MiRNAs are a type of long noncoding RNA 19-24 nt in length. They can bind to the 3’UTRs of their target genes to prevent the transcription and translation process. MiRNAs have been demonstrated to play a crucial role in the growth and metastasis of various tumors (20, 37).

It has been reported that miRNA-1298-5p inhibits the progression of bladder cancer by abolishing the expression of connexin 43 (22). In our study, we speculated that TGFA might be the target gene of miR-1298-5p during BCa progression through bioinformatics analysis. Further experiments suggested that miR-1298-5p bound to the 3’UTR of TGFA and inhibited the mRNA and protein expression of TGFA.

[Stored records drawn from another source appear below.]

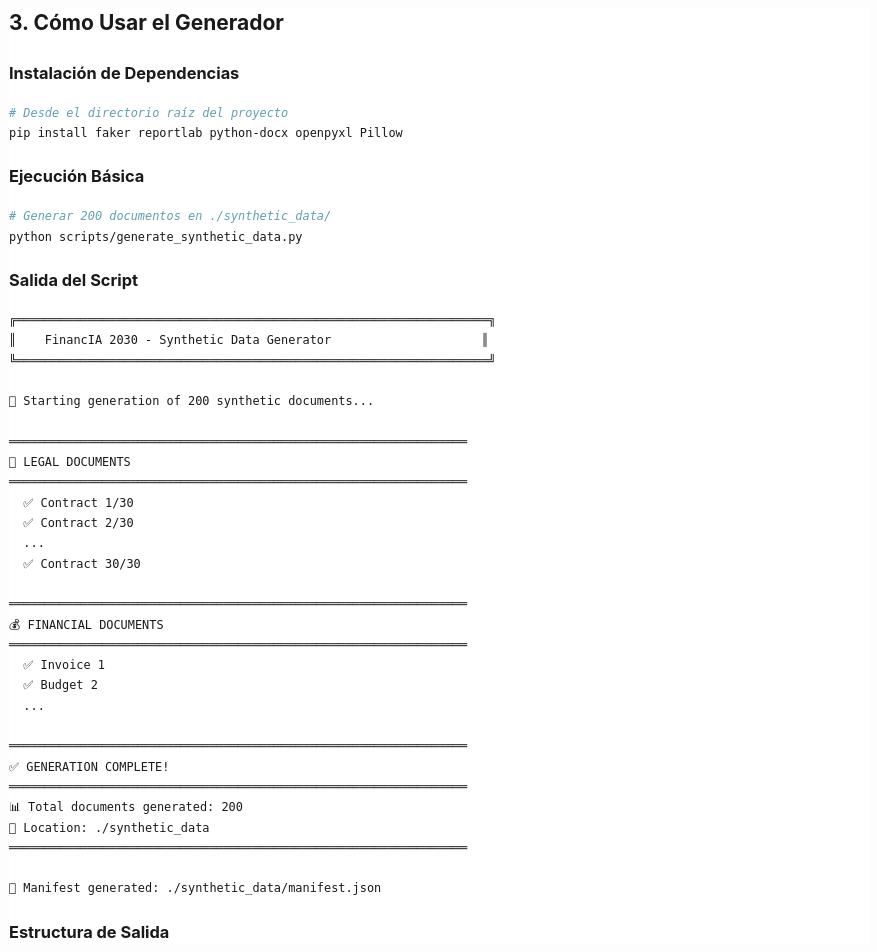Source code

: 
## 3. Cómo Usar el Generador

### Instalación de Dependencias

```bash
# Desde el directorio raíz del proyecto
pip install faker reportlab python-docx openpyxl Pillow
```

### Ejecución Básica

```bash
# Generar 200 documentos en ./synthetic_data/
python scripts/generate_synthetic_data.py
```

### Salida del Script

```
╔══════════════════════════════════════════════════════════════════╗
║    FinancIA 2030 - Synthetic Data Generator                     ║
╚══════════════════════════════════════════════════════════════════╝

🚀 Starting generation of 200 synthetic documents...

════════════════════════════════════════════════════════════════
📄 LEGAL DOCUMENTS
════════════════════════════════════════════════════════════════
  ✅ Contract 1/30
  ✅ Contract 2/30
  ...
  ✅ Contract 30/30

════════════════════════════════════════════════════════════════
💰 FINANCIAL DOCUMENTS
════════════════════════════════════════════════════════════════
  ✅ Invoice 1
  ✅ Budget 2
  ...

════════════════════════════════════════════════════════════════
✅ GENERATION COMPLETE!
════════════════════════════════════════════════════════════════
📊 Total documents generated: 200
📁 Location: ./synthetic_data
════════════════════════════════════════════════════════════════

📄 Manifest generated: ./synthetic_data/manifest.json
```

### Estructura de Salida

TGFA, a member of the epidermal growth factor family, is encoded by the TGFA gene. TGFA can activate a series of signaling pathways by binding with EGFR to regulate cellular biological processes such as cell proliferation, metastasis, differentiation, tissue repair, wound repair and energy metabolism (38). TGFA has been reported to accelerate cell proliferation, invasion and EMT in breast cancer, prostate cancer and hepatic cancer (39–41) and modulate lung cancer EMT through regulation by PHD3 (42). In addition, miR-152 can inhibit migration and invasion by targeting TGFA in prostate cancer (43). miR-376c can reduce the progression of osteosarcoma by targeting TGFA (44). miR-505 suppressed tumorigenesis of endometrial cancer by targeting TGFA (45). These studies suggest that TGFA is frequently upregulated in malignant tumors and modulated by miRNAs. In our study, we discovered that circTAF4B promoted the growth and metastasis of BCa by increasing TGFA expression. Induced expression of TGFA reversed cell growth and suppression of metastasis caused by circTAF4B downregulation. Based on the above results, we demonstrated that circTAF4 acted as the “miRNA sponge” for miR-1298-5p to increase TGFA expression.

In conclusion, we identified a novel circular RNA, termed circTAF4B, that acted as an oncogene in Bca. circTAF4B could promote cell proliferation, migration, invasion and EMT in BCa by modulating the miR-1298-5p/TGFA axis. Our study may open up a new area of research in circRNA studies and provide a novel target for the diagnosis and treatment of BCa.

Data Availability Statement

The original contributions presented in the study are included in the article/ . Further inquiries can be directed to the corresponding authors.

Ethics Statement

The studies involving human participants were reviewed and approved by the Regional Committee for Medical Research Ethics and the Human Ethics Committee of Peking University Shenzhen Hospital. The patients/participants provided their written informed consent to participate in this study. The animal study was reviewed and approved by Ethics Committee of Peking University Shenzhen Hospital.

Author Contributions

CCH, XFL and XF designed the research and performed the experiments. MLY analyzed the data. GCQ collected the Bca tissues. CCH wrote the draft and modified the manuscript. GHC and XTZ supervised the study and provided the funding. All authors contributed to the article and approved the submitted version.

Funding

This study was supported by National Natural Science Foundation of China (81801517 to XFL), Shenzhen Project of Science and Technology (Grant No. JCYJ20190809094407602) to XFL, Shenzhen Project of Science and Technology (Grant No. JCYJ20180302145109198) to XTZ, Medjaden Academy & Research Foundation for Young Scientists (Grant No. MJR20190009) to XFL and the fund of “San-ming” Project of Medicine in Shenzhen (NO.SZSM201812088).

Conflict of Interest

The authors declare that the research was conducted in the absence of any commercial or financial relationships that could be construed as a potential conflict of interest.